*The task*
With the line containing "Failure to present" as the first line and the last line of the records as the final one, reproduce that range exactly.

*Given data*
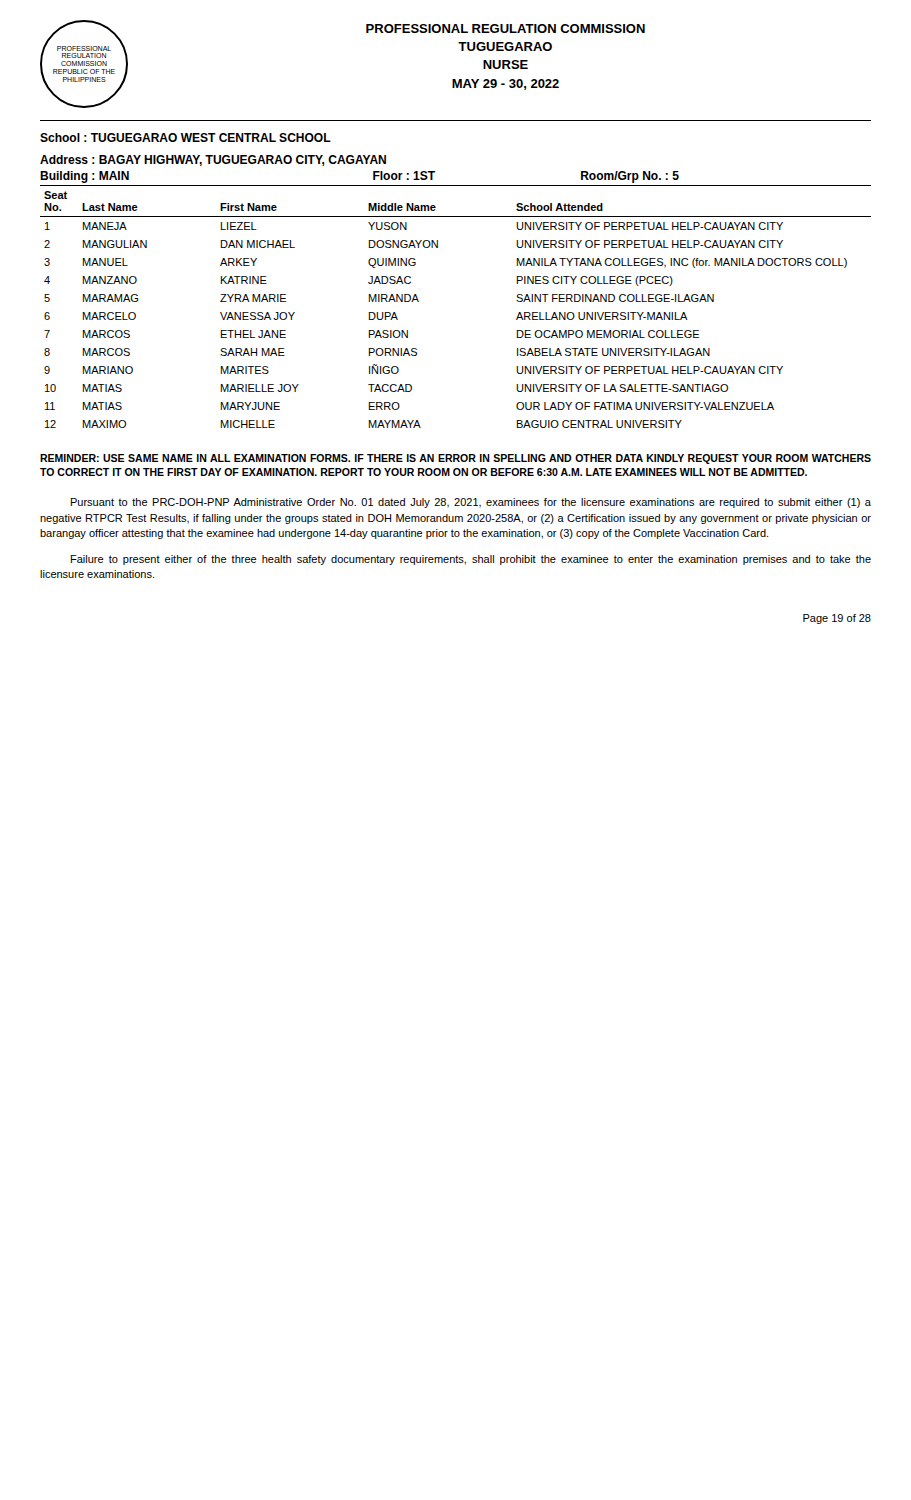PROFESSIONAL REGULATION COMMISSION
REPUBLIC OF THE PHILIPPINES
PROFESSIONAL REGULATION COMMISSION
TUGUEGARAO
NURSE
MAY 29 - 30, 2022
School : TUGUEGARAO WEST CENTRAL SCHOOL
Address : BAGAY HIGHWAY, TUGUEGARAO CITY, CAGAYAN
Building : MAIN
Floor : 1ST
Room/Grp No. : 5
| Seat No. | Last Name | First Name | Middle Name | School Attended |
| --- | --- | --- | --- | --- |
| 1 | MANEJA | LIEZEL | YUSON | UNIVERSITY OF PERPETUAL HELP-CAUAYAN CITY |
| 2 | MANGULIAN | DAN MICHAEL | DOSNGAYON | UNIVERSITY OF PERPETUAL HELP-CAUAYAN CITY |
| 3 | MANUEL | ARKEY | QUIMING | MANILA TYTANA COLLEGES, INC (for. MANILA DOCTORS COLL) |
| 4 | MANZANO | KATRINE | JADSAC | PINES CITY COLLEGE (PCEC) |
| 5 | MARAMAG | ZYRA MARIE | MIRANDA | SAINT FERDINAND COLLEGE-ILAGAN |
| 6 | MARCELO | VANESSA JOY | DUPA | ARELLANO UNIVERSITY-MANILA |
| 7 | MARCOS | ETHEL JANE | PASION | DE OCAMPO MEMORIAL COLLEGE |
| 8 | MARCOS | SARAH MAE | PORNIAS | ISABELA STATE UNIVERSITY-ILAGAN |
| 9 | MARIANO | MARITES | IÑIGO | UNIVERSITY OF PERPETUAL HELP-CAUAYAN CITY |
| 10 | MATIAS | MARIELLE JOY | TACCAD | UNIVERSITY OF LA SALETTE-SANTIAGO |
| 11 | MATIAS | MARYJUNE | ERRO | OUR LADY OF FATIMA UNIVERSITY-VALENZUELA |
| 12 | MAXIMO | MICHELLE | MAYMAYA | BAGUIO CENTRAL UNIVERSITY |
REMINDER: USE SAME NAME IN ALL EXAMINATION FORMS. IF THERE IS AN ERROR IN SPELLING AND OTHER DATA KINDLY REQUEST YOUR ROOM WATCHERS TO CORRECT IT ON THE FIRST DAY OF EXAMINATION. REPORT TO YOUR ROOM ON OR BEFORE 6:30 A.M. LATE EXAMINEES WILL NOT BE ADMITTED.
Pursuant to the PRC-DOH-PNP Administrative Order No. 01 dated July 28, 2021, examinees for the licensure examinations are required to submit either (1) a negative RTPCR Test Results, if falling under the groups stated in DOH Memorandum 2020-258A, or (2) a Certification issued by any government or private physician or barangay officer attesting that the examinee had undergone 14-day quarantine prior to the examination, or (3) copy of the Complete Vaccination Card.
Failure to present either of the three health safety documentary requirements, shall prohibit the examinee to enter the examination premises and to take the licensure examinations.
Page 19 of 28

*Completed task*
Failure to present either of the three health safety documentary requirements, shall prohibit the examinee to enter the examination premises and to take the licensure examinations.
Page 19 of 28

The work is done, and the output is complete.